Einfluss auf den Verletzungsgrad bei Kindern hat außerdem deren Sitzposition, wenn sie gemeinsam mit Erwachsenen rodeln: Sitzt das Kind vorne am Schlitten, besteht neben dem Kopfverletzungsrisiko auch ein erhebliches Risiko für Verletzungen des Brustkorbs und der Oberschenkel des Kindes. Denn das Kind wird durch den dahinter sitzenden Erwachsenen förmlich in den Baum ‚gedrückt‘. Während für den Kopf schon allein der Anprall am Baum kritisch ist, sind Brustkorb und Oberschenkel durch das Gewicht der erwachsenen Person und durch die Interaktion mit dem Schlitten einer extremen zusätzlichen Belastung ausgesetzt.

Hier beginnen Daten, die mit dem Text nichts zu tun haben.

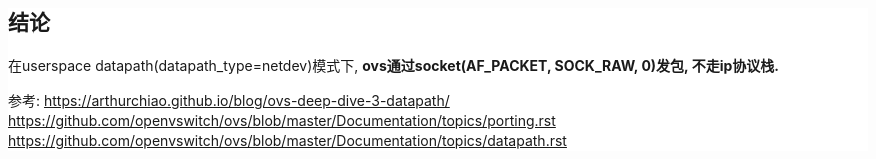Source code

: ## 结论
在userspace datapath(datapath_type=netdev)模式下, **ovs通过socket(AF_PACKET, SOCK_RAW, 0)发包, 不走ip协议栈.**

参考:
https://arthurchiao.github.io/blog/ovs-deep-dive-3-datapath/
https://github.com/openvswitch/ovs/blob/master/Documentation/topics/porting.rst
https://github.com/openvswitch/ovs/blob/master/Documentation/topics/datapath.rst

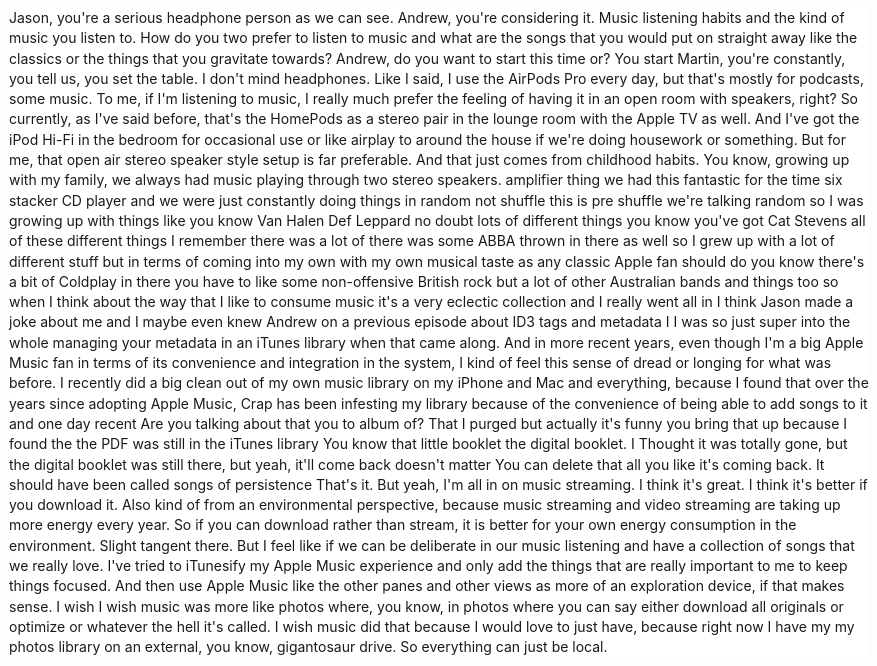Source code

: Jason, you're a serious headphone person as we can see.
Andrew, you're considering it.
Music listening habits and the kind of music you listen to.
How do you two prefer to listen to music and what are the songs that you would put on straight
away like the classics or the things that you gravitate towards?
Andrew, do you want to start this time or?
You start Martin, you're constantly, you tell us, you set the table.
I don't mind headphones.
Like I said, I use the AirPods Pro every day, but that's mostly for podcasts, some music.
To me, if I'm listening to music, I really much prefer the feeling of having it in an
open room with speakers, right?
So currently, as I've said before, that's the HomePods as a stereo pair in the lounge
room with the Apple TV as well.
And I've got the iPod Hi-Fi in the bedroom for occasional use or like airplay to around
the house if we're doing housework or something.
But for me, that open air stereo speaker style setup is far preferable.
And that just comes from childhood habits.
You know, growing up with my family, we always had music playing through two stereo speakers.
amplifier thing we had this fantastic for the time six stacker CD player and
we were just constantly doing things in random not shuffle this is pre shuffle
we're talking random so I was growing up with things like you know Van Halen
Def Leppard no doubt lots of different things you know you've got Cat Stevens
all of these different things I remember there was a lot of there was some ABBA
thrown in there as well so I grew up with a lot of different stuff but in
terms of coming into my own with my own musical taste as any classic Apple fan
should do you know there's a bit of Coldplay in there you have to like some
non-offensive British rock but a lot of other Australian bands and things too so
when I think about the way that I like to consume music it's a very eclectic
collection and I really went all in I think Jason made a joke about me and I
maybe even knew Andrew on a previous episode about ID3 tags and metadata I
I was so just super into the whole managing your metadata in an iTunes library when that came along.
And in more recent years, even though I'm a big Apple Music fan in terms of its convenience and integration in the system,
I kind of feel this sense of dread or longing for what was before.
I recently did a big clean out of my own music library on my iPhone and Mac and everything,
because I found that over the years since adopting Apple Music,
Crap has been infesting my library because of the convenience of being able to add songs to it and one day recent
Are you talking about that you to album of?
That I purged but actually it's funny you bring that up because I found the the PDF was still in the iTunes library
You know that little booklet the digital booklet. I
Thought it was totally gone, but the digital booklet was still there, but yeah, it'll come back doesn't matter
You can delete that all you like it's coming back. It should have been called songs of persistence
That's it.
But yeah, I'm all in on music streaming.
I think it's great.
I think it's better if you download it.
Also kind of from an environmental perspective, because music streaming and video streaming
are taking up more energy every year.
So if you can download rather than stream, it is better for your own energy consumption
in the environment.
Slight tangent there.
But I feel like if we can be deliberate in our music listening and have a collection
of songs that we really love. I've tried to iTunesify my Apple Music experience and only
add the things that are really important to me to keep things focused. And then use Apple
Music like the other panes and other views as more of an exploration device, if that
makes sense. I wish I wish music was more like photos where, you know, in photos where
you can say either download all originals or optimize or whatever the hell it's called.
I wish music did that because I would love to just have, because right now I have my
my photos library on an external, you know, gigantosaur drive.
So everything can just be local.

Sitzt das Kind hingegen hinten, hat es mit dem Rücken der erwachsenen Person gewissermaßen einen zusätzlichen Aufprallschutz für den Kopf, zumal der Rücken naturgemäß weicher ist als ein Baum oder eine Liftsäule. Fazit der Experten: Rodeln sollte man nur mit Helm, Kinder sollten hinten sitzen.